Work item:
Reproduce the circular motion thread below word for word, from "A particle of" to "the reaction force.".

Exercise passage:

# Circular Motion - particle in a bowl

For the above problem i got the answer. But i got another question

I really apprecaite if any one can give an answer for this question
This is the question

A particle of mass 0.3kg moves with an angular velocity of 10rad per second in a horizontal circle 20cm inside a smooth hemispherical bowl. FInd the reaction of the bowl on the particle and the radius of the bowl.

Here i found the centripetal of acting on the object
F=0.3*10^2*20/100
F=6N

Is this the reaction?
After this i don't know how to find the radius

Doc Al
Mentor
You found the centripetal force acting on the particle. That's only one component of the reaction force.

Draw a diagram of the particle showing all the forces acting on it. Hint: What can you deduce from the fact that the bowl is smooth?

ohhh yes if it is smooth centripetal force is the only componant of the reaction force as there is no friction
But how can i find the radius of the bowl??

Doc Al
Mentor
ohhh yes if it is smooth centripetal force is the only componant of the reaction force as there is no friction
True, there is no friction, but that does not mean that the reaction force is horizontal. Hint: Consider the vertical forces acting on the particle.
But how can i find the radius of the bowl??
First find the direction of the reaction force, then use some trig.

I think the centripetal force we found should be normal to the inner surface of the bowl
as centripetal acceleration always goes through the center of the circle ,,,i got a triangle which one side is 20cm and its hypotenus is the centripetal force which is 6N
After that i got stucked..

[Pose landmark coordinates]
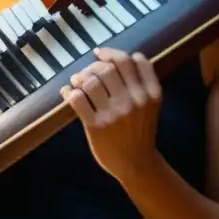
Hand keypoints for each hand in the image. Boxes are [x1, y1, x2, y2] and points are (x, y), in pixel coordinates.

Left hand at [60, 47, 161, 181]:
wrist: (137, 165)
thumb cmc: (140, 131)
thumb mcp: (150, 105)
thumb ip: (140, 82)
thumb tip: (111, 58)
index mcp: (150, 93)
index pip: (133, 61)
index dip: (113, 53)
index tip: (101, 54)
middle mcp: (134, 101)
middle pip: (109, 67)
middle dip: (94, 65)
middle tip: (88, 70)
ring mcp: (115, 113)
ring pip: (92, 80)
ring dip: (80, 77)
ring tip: (77, 81)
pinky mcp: (96, 125)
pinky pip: (77, 98)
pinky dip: (69, 92)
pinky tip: (68, 92)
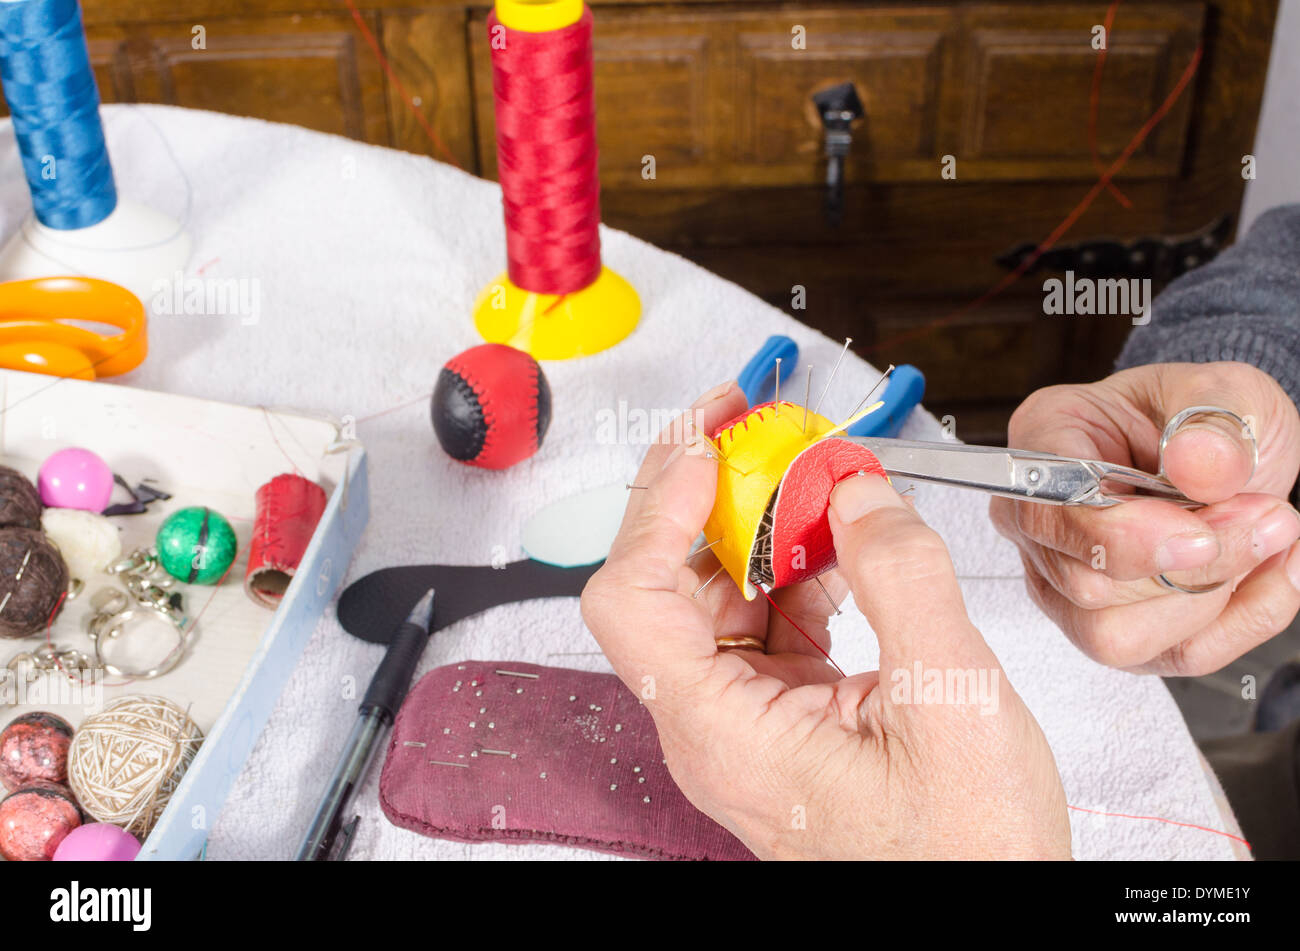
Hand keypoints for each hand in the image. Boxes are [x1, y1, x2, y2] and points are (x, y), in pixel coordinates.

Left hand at [581, 381, 1070, 859]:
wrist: (978, 914)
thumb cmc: (960, 856)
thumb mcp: (950, 702)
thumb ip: (899, 579)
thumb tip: (857, 492)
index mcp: (720, 731)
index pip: (630, 598)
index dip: (658, 508)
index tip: (707, 446)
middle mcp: (713, 724)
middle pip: (667, 582)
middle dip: (712, 496)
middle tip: (759, 432)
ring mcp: (744, 718)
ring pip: (719, 594)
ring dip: (764, 528)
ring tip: (818, 478)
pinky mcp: (782, 714)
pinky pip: (767, 620)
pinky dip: (799, 569)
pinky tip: (844, 540)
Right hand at [991, 361, 1299, 674]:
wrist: (1228, 454)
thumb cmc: (1205, 420)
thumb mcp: (1226, 392)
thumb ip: (1214, 419)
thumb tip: (1198, 466)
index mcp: (1044, 442)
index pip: (1047, 512)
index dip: (1122, 537)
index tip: (1201, 532)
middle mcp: (1040, 521)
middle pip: (1086, 585)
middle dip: (1192, 564)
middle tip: (1265, 514)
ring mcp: (1067, 584)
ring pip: (1116, 638)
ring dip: (1212, 597)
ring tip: (1266, 537)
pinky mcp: (1114, 628)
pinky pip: (1173, 655)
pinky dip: (1243, 619)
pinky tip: (1269, 569)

Answer to this exercise:
A particle of mass 0.3kg moves with an angular velocity of 10rad per second in a horizontal circle 20cm inside a smooth hemispherical bowl. FInd the reaction of the bowl on the particle and the radius of the bowl.

Here i found the centripetal of acting on the object
F=0.3*10^2*20/100
F=6N

Is this the reaction?
After this i don't know how to find the radius

Doc Al
Mentor
You found the centripetal force acting on the particle. That's only one component of the reaction force.